**SUPPLIED RECORDS**
========
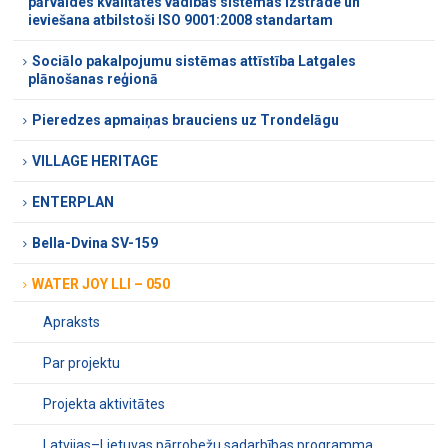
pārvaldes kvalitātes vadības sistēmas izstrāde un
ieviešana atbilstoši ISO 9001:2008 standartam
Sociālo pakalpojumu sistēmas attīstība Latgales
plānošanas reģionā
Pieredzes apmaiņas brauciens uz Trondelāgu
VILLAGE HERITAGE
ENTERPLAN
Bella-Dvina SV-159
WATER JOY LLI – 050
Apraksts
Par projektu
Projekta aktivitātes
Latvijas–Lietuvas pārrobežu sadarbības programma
========
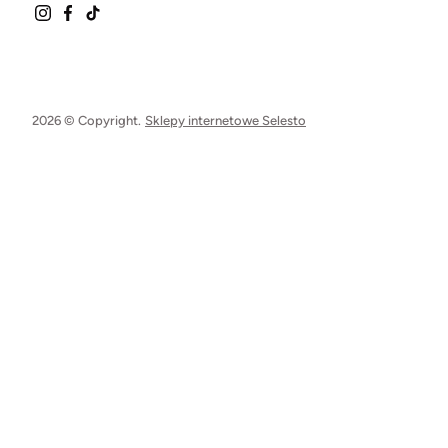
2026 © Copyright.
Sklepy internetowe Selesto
========
**PROBLEM DETAILS**
Copy the lines above from the line containing "pārvaldes kvalitātes vadības" through the line containing "Latvijas–Lietuvas pārrobežu sadarbības", keeping each one word for word and on its own line.

**YOUR RESPONSE**
pārvaldes kvalitātes vadības sistēmas izstrāde un
ieviešana atbilstoši ISO 9001:2008 standartam
Sociālo pakalpojumu sistēmas attīstība Latgales
plānošanas reģionā
Pieredzes apmaiņas brauciens uz Trondelāgu
VILLAGE HERITAGE
ENTERPLAN
Bella-Dvina SV-159
WATER JOY LLI – 050
Apraksts
Par projektu
Projekta aktivitātes
Latvijas–Lietuvas pārrobežu sadarbības programma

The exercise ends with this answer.